BTW, in case it doesn't come through clearly, I disagree with your
assessment that %q{"Integration" tests seem to retain the traditional
meaning, and there are apparently no "view" tests.}  All of Rails' tests
fall into the 'traditional meaning' of Unit tests.  "View" tests in
Rails are accomplished via Integration tests.

HTH,
Bill
Jeff S. (Guest)
on 2009-03-05 19:46
(Received via mailing list)
bill walton wrote:
> Hi Jeff,
>
> On Wed, 2009-03-04 at 19:31 -0500, Jeff S. wrote:
>
>> What terms should I use for actual unit tests? Is it
>> sufficient to let context make the distinction clear,
>> or does my vocabulary still need a few more patches?
>
> IME, you'll do yourself and those around you a big favor if you adjust
> your vocabulary.  What follows is one man's experience.  YMMV.

Thanks for the guidance.

> Expect it
> to take time and effort for the team to adjust.

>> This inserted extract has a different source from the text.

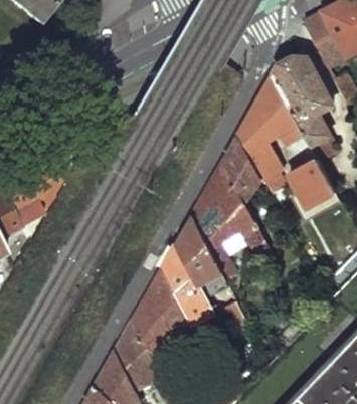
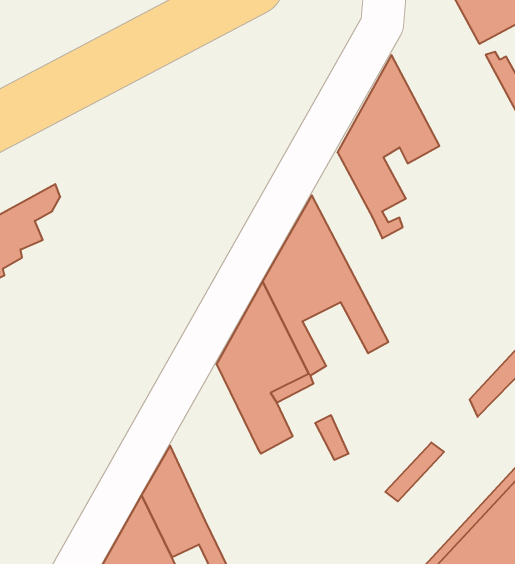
building: [274,56,334,145] -> none
building: [227,135,261,185] -> none
building: [289,158,336,206] -> none
building: [134,268,189,367] -> none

There's no team.  Just me.  I was asking for purposes of discussion in
fora like this one.

> BTW, in case it doesn't come through clearly, I disagree with your
> assessment that %q{"Integration" tests seem to retain the traditional
> meaning, and there are apparently no "view" tests.}  All of Rails' tests
> fall into the 'traditional meaning' of Unit tests.

Unit and Functional tests sort of do.  I should have been clearer: to
me, a Unit Test tests exactly one thing.

> "View" tests in
> Rails are accomplished via Integration tests.

By "view tests," I meant "traditional unit tests of views."  If an
integration test fails, by definition, you don't immediately know which
component (if any) was at fault.  If a traditional unit test of a view
failed, you would know the view (or the test) was broken.